Alibaba Unveils An Open Source, Text-Based, AI Photo Editor

A central bear wearing a "Qwen" shirt is surrounded by smaller bears in various outfits and activities, such as painting, playing guitar, reading, baking, singing, and graduating, each expressing different emotions.

China-based e-commerce giant Alibaba’s AI research team has released an open-source, text-based AI photo editor that the developers claim brings “state-of-the-art” image editing performance that supports both English and Chinese prompts.

Developed by Alibaba’s Qwen AI research team, Qwen-Image-Edit was made to support the ability to add, remove, and modify areas of an image while leaving other regions of it unchanged. It was also designed to perform higher-level edits, such as rotating an object, transferring a style from one image to another, and more. The tool supports the ability to also work with text, giving users the ability to add, remove, or modify text in images while retaining the original font, size, and style.

The promises are lofty. Not only does Qwen-Image-Edit promise the ability to handle these complex editing orders, but it can do so with a mix of text prompts, from simple to complex, and is also capable, supposedly, of handling various types of image inputs, from drawings to photos, while maintaining the original intent of those images.

A slide titled "Image Editing in Novel View Synthesis" shows pairs of images: a man, a cow, a red car, and a person in a hat, each with their input image and a corresponding front view generated.

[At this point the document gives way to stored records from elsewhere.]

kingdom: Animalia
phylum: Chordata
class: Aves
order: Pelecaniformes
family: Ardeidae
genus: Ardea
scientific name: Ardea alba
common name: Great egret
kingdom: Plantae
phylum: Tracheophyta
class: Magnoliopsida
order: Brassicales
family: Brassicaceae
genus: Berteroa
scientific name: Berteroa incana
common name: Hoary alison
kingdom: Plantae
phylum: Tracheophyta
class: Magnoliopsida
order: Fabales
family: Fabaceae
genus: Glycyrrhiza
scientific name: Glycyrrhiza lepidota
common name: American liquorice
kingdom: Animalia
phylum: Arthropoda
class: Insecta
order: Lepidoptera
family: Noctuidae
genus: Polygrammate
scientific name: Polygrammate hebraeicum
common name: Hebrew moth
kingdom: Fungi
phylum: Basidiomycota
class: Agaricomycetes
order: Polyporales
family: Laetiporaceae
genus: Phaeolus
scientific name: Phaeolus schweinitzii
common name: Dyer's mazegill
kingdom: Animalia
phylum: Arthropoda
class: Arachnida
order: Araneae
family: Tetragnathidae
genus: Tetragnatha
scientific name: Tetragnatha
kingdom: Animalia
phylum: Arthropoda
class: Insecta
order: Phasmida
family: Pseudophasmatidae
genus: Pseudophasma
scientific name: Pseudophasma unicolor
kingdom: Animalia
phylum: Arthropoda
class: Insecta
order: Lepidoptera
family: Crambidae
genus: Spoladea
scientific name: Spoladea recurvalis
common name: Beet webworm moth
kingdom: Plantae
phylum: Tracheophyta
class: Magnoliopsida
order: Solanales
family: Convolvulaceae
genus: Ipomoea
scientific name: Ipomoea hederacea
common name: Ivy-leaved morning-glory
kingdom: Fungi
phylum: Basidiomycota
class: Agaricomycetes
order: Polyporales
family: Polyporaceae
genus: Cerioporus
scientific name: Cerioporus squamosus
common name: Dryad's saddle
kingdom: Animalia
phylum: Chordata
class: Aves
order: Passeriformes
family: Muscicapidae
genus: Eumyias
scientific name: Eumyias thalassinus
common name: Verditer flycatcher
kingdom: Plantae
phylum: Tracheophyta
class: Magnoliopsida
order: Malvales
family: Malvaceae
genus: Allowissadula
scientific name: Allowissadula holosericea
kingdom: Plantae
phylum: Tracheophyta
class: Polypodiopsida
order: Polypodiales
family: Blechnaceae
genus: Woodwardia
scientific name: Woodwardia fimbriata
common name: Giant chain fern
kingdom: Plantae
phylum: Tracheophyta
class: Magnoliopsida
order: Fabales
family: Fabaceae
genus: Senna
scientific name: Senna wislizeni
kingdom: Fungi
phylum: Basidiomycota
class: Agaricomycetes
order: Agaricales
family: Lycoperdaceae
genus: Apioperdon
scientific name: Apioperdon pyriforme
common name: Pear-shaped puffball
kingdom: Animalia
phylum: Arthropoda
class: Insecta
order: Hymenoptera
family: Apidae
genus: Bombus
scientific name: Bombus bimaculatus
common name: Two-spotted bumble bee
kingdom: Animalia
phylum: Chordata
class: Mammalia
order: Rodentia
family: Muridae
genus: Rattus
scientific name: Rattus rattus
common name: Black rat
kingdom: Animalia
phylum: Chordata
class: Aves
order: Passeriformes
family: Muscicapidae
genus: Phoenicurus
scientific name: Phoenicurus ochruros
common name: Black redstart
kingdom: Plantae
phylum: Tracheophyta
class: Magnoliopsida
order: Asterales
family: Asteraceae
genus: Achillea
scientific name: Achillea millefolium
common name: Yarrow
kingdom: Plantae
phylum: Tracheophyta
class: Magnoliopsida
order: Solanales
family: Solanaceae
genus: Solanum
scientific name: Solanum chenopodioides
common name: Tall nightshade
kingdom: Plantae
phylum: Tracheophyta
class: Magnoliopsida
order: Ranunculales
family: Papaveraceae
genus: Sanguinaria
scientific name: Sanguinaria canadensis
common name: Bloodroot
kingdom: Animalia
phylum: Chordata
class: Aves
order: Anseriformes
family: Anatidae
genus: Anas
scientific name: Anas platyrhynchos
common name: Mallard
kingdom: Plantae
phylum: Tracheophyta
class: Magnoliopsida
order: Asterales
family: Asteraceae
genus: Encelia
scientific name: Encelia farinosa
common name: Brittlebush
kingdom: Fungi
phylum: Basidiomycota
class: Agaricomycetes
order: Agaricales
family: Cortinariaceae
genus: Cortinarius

A collage shows input images of a baby, a dog, a crow, and a lion, each paired with an edited image displaying a different angle: left, right, or back views. Title: “Image Editing in Novel View Synthesis.”.

The research team even asserts that the tool has the capability to remove fine hair strands or other small objects from an image without meaningfully changing it otherwise, which is exactly what tools like the Clone Stamp or Healing Brush do in Adobe Photoshop.

Two images side by side show a plate of pasta on a menu. The left image has a strand of hair on the plate, while the right image shows the plate with the hair removed.

The tool is available to try with Alibaba’s Qwen chat, which is the company’s competitor to ChatGPT. When the Image Edit prompt is selected, users can upload their own, but it also provides a list of example edits to run. The one below is one such option, and PetaPixel did confirm that the tool processes it identically. That said, it could simply be generating the same response for all users since it is one of the research examples.

Four images show a woman edited with virtual try-on: original in a black polka-dot blouse, in a light purple dress, in a light blue shirt, and with a beige beret plus a dark polka-dot blouse.

Anyone can try out a small number of prompts for free, but additional attempts will require a paid membership. As noted by Venture Beat, the model is open source under the Apache 2.0 license, so it is possible for companies to set up the model on servers and run it internally. It is, otherwise, available as part of Alibaba Cloud Model Studio for $0.045 per image or through the aforementioned Qwen Chat.

PetaPixel’s Take

While Qwen-Image-Edit does obviously work for many users, it is inconsistent. In PetaPixel‘s testing, none of the original prompts provided to the platform resulted in worthwhile edits. In both cases, the program failed to make small edits to the image, instead redrawing it completely as a new, generated AI image.

A bear stands in a forest clearing, a man kneels by a rocky stream holding a fish, and another man poses by the water’s edge with a fish, all surrounded by lush greenery.

A brown bear stands on mossy rocks by a flowing river, surrounded by lush green trees in a sunlit forest.

A smiling person in gray outdoor clothing kneels by a shallow, forested river, holding a large fish with both hands just above the water. Trees and rocks surround the calm stream.

These results are not usable.

Additionally, PetaPixel ran one of the built-in requests that asks Qwen-Image-Edit to take an old, black-and-white, degraded photo and update it. Below is the prompt original image:

A black-and-white photo of an old, two-story industrial building with metal pipes, a fire escape, and a wrought-iron fence in front. Snow patches and bare trees are visible along a railway track.

And below is the Qwen-Image-Edit processed image:

A two-story, beige building with peeling paint stands behind black iron fencing near railroad tracks, under a clear sky. Metal pipes and structures are visible around the building, and leafless trees grow nearby.

At a glance, it appears very successful. However, at close inspection, the image is full of AI artifacts that just don’t hold up to scrutiny. Edges and colors look muddy and imprecise, while whole sections of the recolored image have that “blotchy” AI-generated look that isn’t close to what a real image would look like.

So while it is possible to get some edits that are passable with this tool, it is also possible to get wholly unusable ones. For now, tools like Photoshop are still the best way to go, despite how Venture Beat describes it.